In the absence of middle-class tax increases, or cuts in military spending much larger than Mr Obama proposed, the only realistic hope for putting America's finances back on a sound footing is the structural overhaul of the big entitlement programmes. There's a lot to criticise in Paul Ryan's plan, but at least he grasped this nettle.


Fairness means everybody's got to help pull the wagon. A situation in which half or more of the population permanently gets to ride in the wagon is simply untenable.

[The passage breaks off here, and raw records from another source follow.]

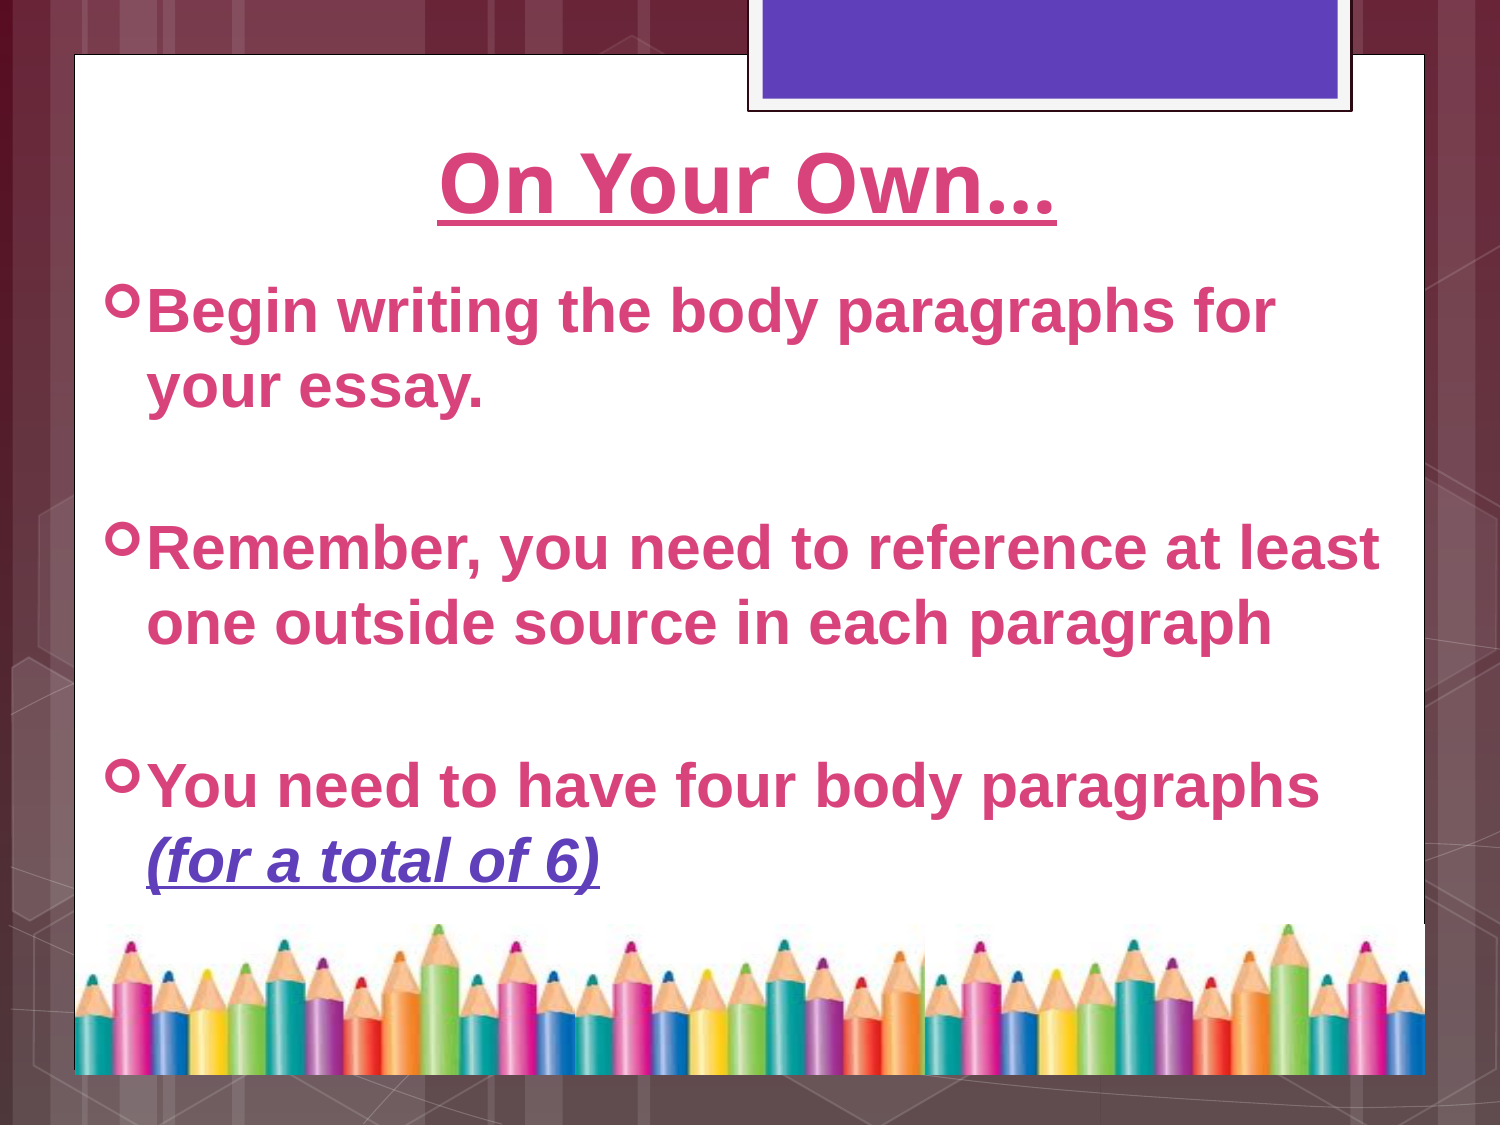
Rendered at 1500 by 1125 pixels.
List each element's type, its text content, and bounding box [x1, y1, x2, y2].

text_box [74, 924, 1426, 1076]
title On Your Own… [171, 50, 1324, 238]
list Begin writing the body paragraphs for your essay. Remember, you need to reference at least one outside source in each paragraph You need to have four body paragraphs (for a total of 6) [75, 262, 1425, 839]
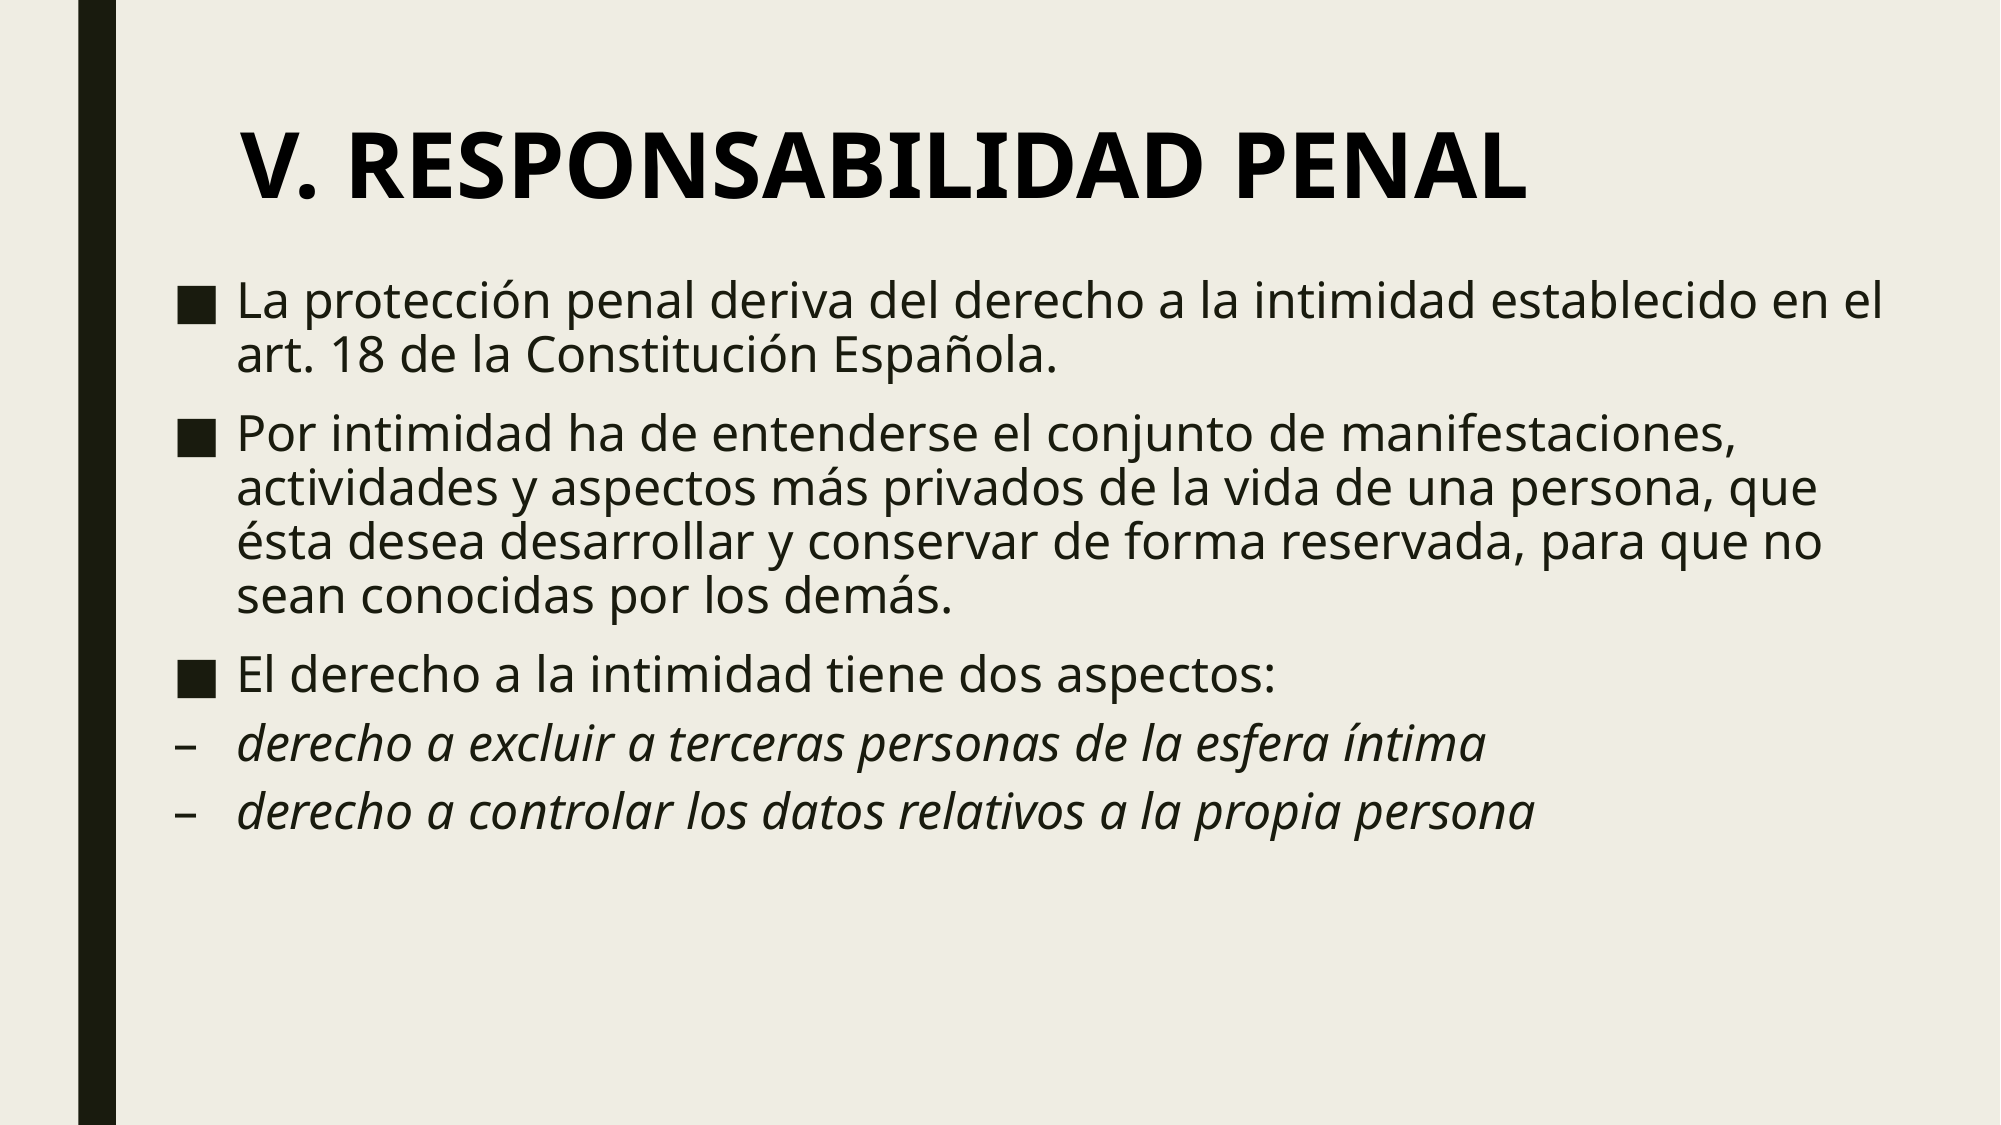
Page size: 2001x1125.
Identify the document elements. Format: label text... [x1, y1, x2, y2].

title V. RESPONSABILIDAD PENAL [225, 112, 1800, 267]
list La protección penal deriva del derecho a la intimidad establecido en el art. 18 de la Constitución Española. Por intimidad ha de entenderse el conjunto de manifestaciones, actividades y aspectos más privados de la vida de una persona, que ésta desea desarrollar y conservar de forma reservada, para que no sean conocidas por los demás. El derecho a la intimidad tiene dos aspectos: derecho a excluir a terceras personas de la esfera íntima derecho a controlar los datos relativos a la propia persona [158, 267, 1929, 1064]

In fairness, I should note that Kevin Drum claims this is all just "bait and switch." What Drum doesn't effectively deny, however, is that you're never going to solve the deficit crisis just by taxing the top 1%. Alan Reynolds made that point quite well in today's WSJ:

The individual income tax brought in 7.8% of GDP from 1952 to 1979 when the top tax rate ranged from 70% to 92%, 8% of GDP from 1993 to 1996 when the top tax rate was 39.6%, and 8.1% from 1988 to 1990 when the highest individual income tax rate was 28%. Mr. Obama's hope that raising only the highest tax rates could keep individual tax receipts well above 9% of GDP has been repeatedly tested for more than six decades. It has always failed. ...

Both individual income taxes and overall federal taxes have long been a surprisingly constant percentage of GDP—8% and 18%, respectively— regardless of top tax rates on salaries, small business and investors. It follows that the only reliable way to raise real federal revenues over time is to raise real GDP.